可今天回来,人和猫都不见了。
他直接问阿姨,阿姨说,小白走丢了,松霜出去找它了。
……又是那只猫。他能容许那只猫的存在,已经是付出了极大的忍耐力了。如果不是松霜看在那只猫的面子上,能给他一点好脸色,他早就把猫给丢出去了。可为了证明斯柏凌其实底色是个善良温柔的、会关爱流浪猫的人,他并没有这么做。
走丢了正符合他心意。
斯柏凌黑着脸走出别墅找人。
十几分钟后,他在离219号两条街远的路口,找到了蹲在地上的松霜。他穿着很单薄的居家服,和拖鞋,天色阴沉,快要下雨了。斯柏凌的心跳声渐渐平息,他缓步走过去,居高临下,又开始装好人,关切询问,“怎么了,还没找到小白吗。”
这种时候就算是伪装,他也无法避免夹带了点私人情绪,所以听起来很像是幸灾乐祸。
松霜头顶降下一片阴影,不怎么理他,头也没抬,闷声说,“没有。”
斯柏凌劝他,“别找了,它要是真想回别墅,会自己回去的。”
松霜轻轻“嗯”了声。
斯柏凌以为自己劝动他了,“走吧。”转身走了一两步,发现松霜还蹲在原地一动不动。
“怎么了。”他问。
松霜脸埋在手臂里,微微抬眸看他,低声说,“……我走不动路了。”
尽管松霜没好意思说出导致腰酸腿软的真正原因,但斯柏凌还是听出他的话外之音,这确实是他的锅。
斯柏凌走到他身边,半蹲,把自己后背交给他,“我背你。”
松霜看着他宽阔的后背,犹豫了下,然后起身趴到他的背上,斯柏凌托住他的大腿,很轻松地把人背起来。
松霜的下巴抵在他的肩上,双手环着他,突然发问:“是不是你把小白赶走的,你早就看它不顺眼了。”他今早起床后就没有再看见小白了。

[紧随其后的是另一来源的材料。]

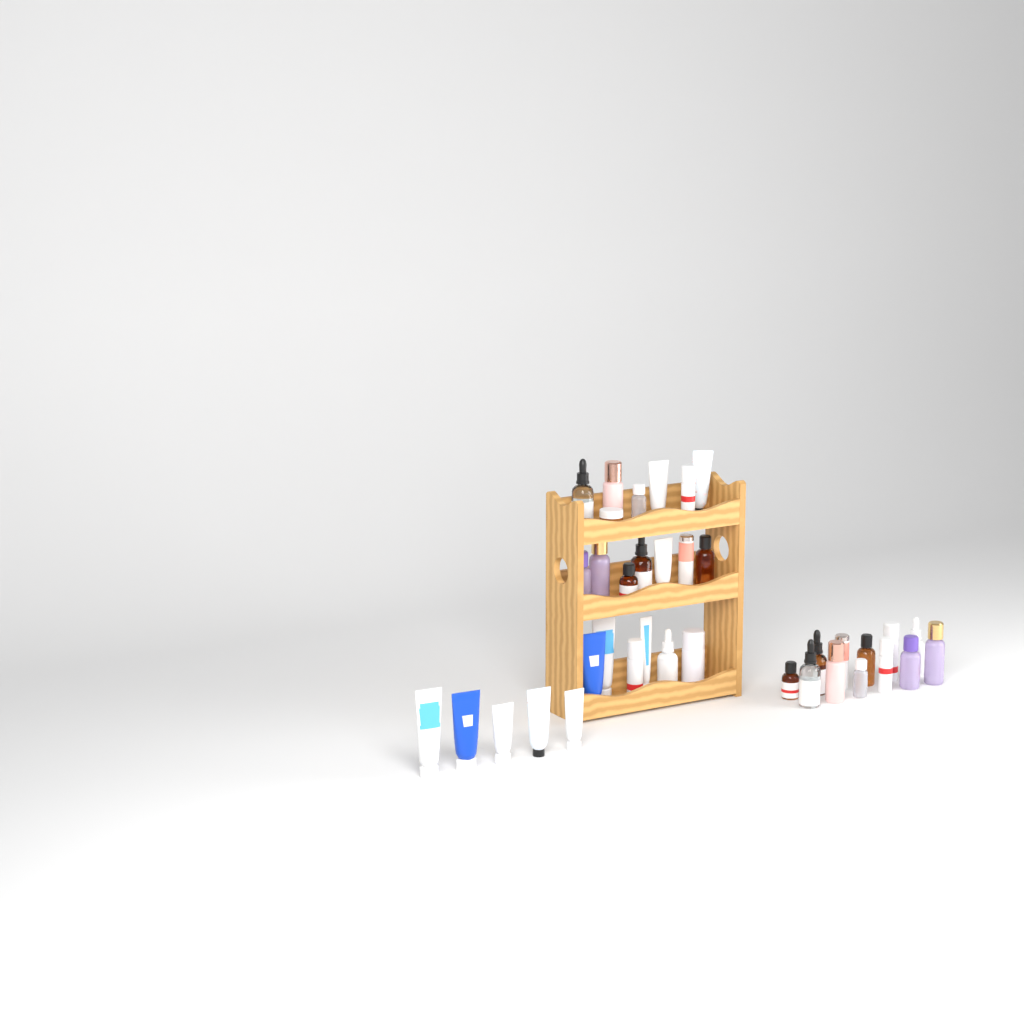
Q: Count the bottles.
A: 25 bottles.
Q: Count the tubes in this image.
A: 11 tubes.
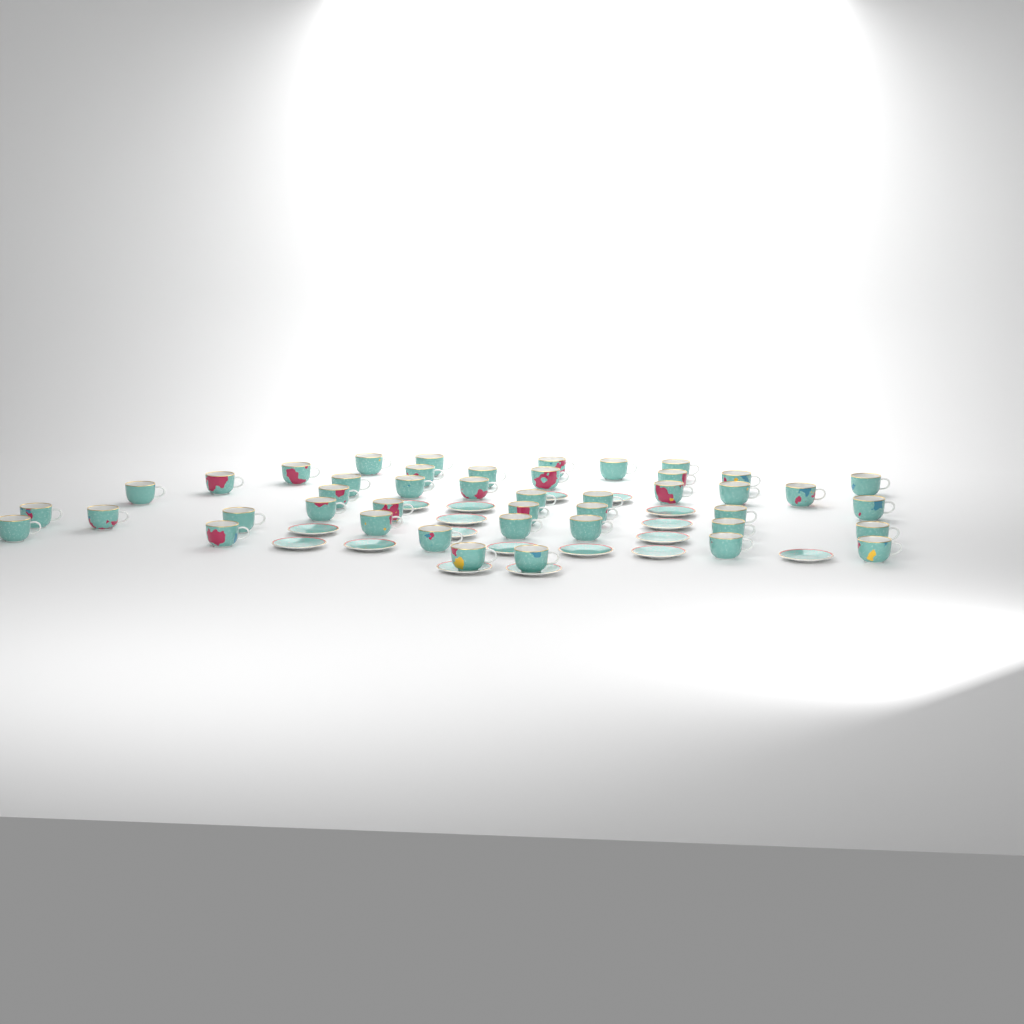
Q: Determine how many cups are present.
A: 44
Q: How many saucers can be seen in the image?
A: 18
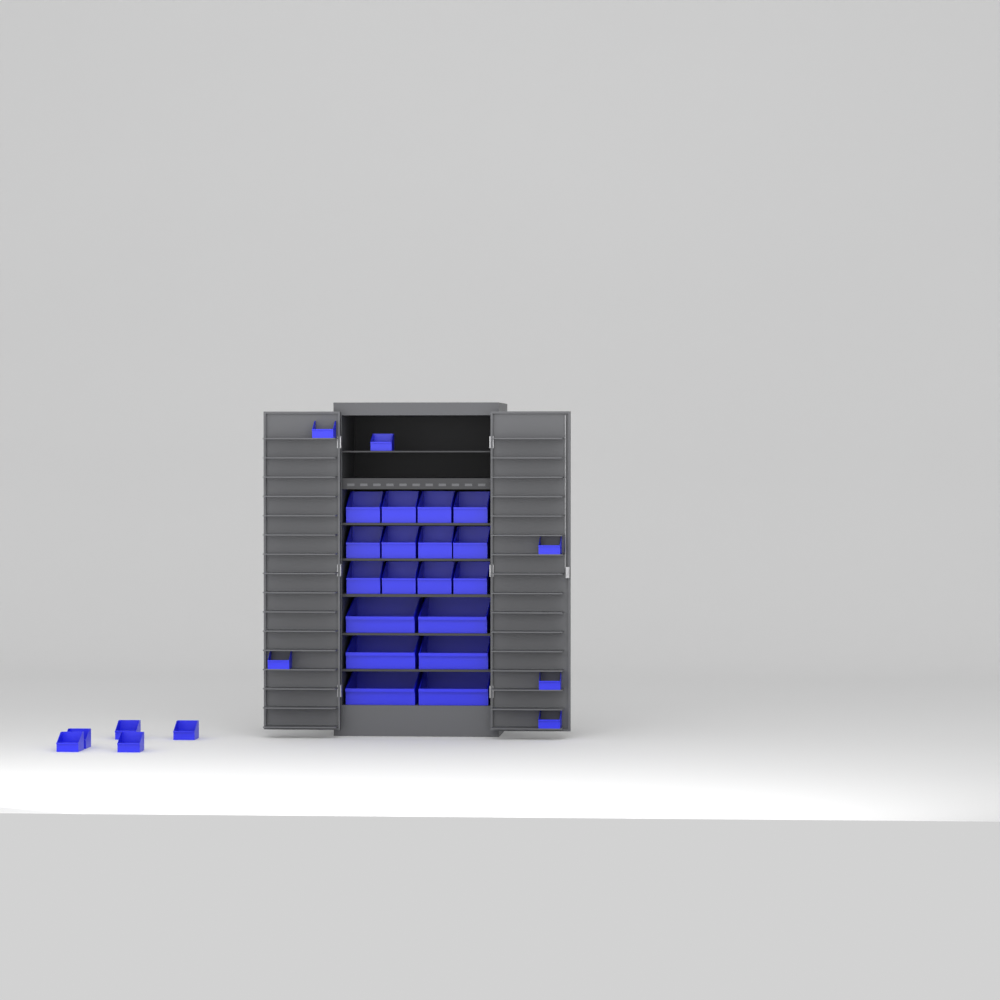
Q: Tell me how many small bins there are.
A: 11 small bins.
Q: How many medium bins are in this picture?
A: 12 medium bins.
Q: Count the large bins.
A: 6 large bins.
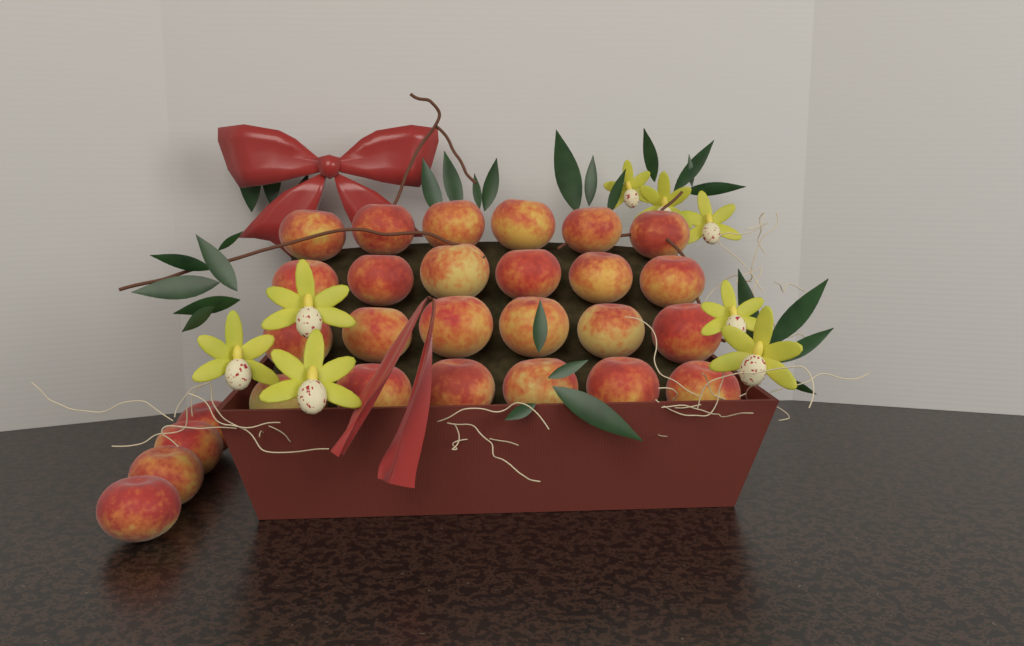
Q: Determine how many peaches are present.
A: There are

斯柏凌干了这么多坏事,却从来没有像现在这样被冤枉过,他说,“不是我。你别把我想那么坏。”
松霜义正辞严:“你就有那么坏!”
斯柏凌有苦难言:“……”
松霜开始指责:“你总是说话不算数,你说好留下它的,现在又把它赶走……它独自在外面,伤还没养好,要是遇到坏人怎么办……”
斯柏凌及时叫停:“我帮你找,行吗。”
松霜消停了,“……好。”
斯柏凌又开始冷冷地阴阳怪气,“流浪猫是这样的,养不熟。”
“找回来它再跑,就把它关起来。”
“……”松霜有种被指桑骂槐的错觉。
“……那,”松霜趴在他背上,歪着脑袋,想了想说,“mark被解雇是你指使的吧。这可没冤枉你。”除了斯柏凌以外,也没人会这么做了。
斯柏凌把他托高了些,说,“又要怪我了?”
松霜无声地笑了下,“……没有,”他搂着斯柏凌的肩颈轻声说,“我知道你是想帮我出气。”
默默良久,他又说,“……谢谢。”
松霜似乎很喜欢被斯柏凌背着的感觉,小腿晃着晃着到了别墅,从他背上下来之前,松霜在他耳边说,“你知道,上一个这么背我的人是谁吗。”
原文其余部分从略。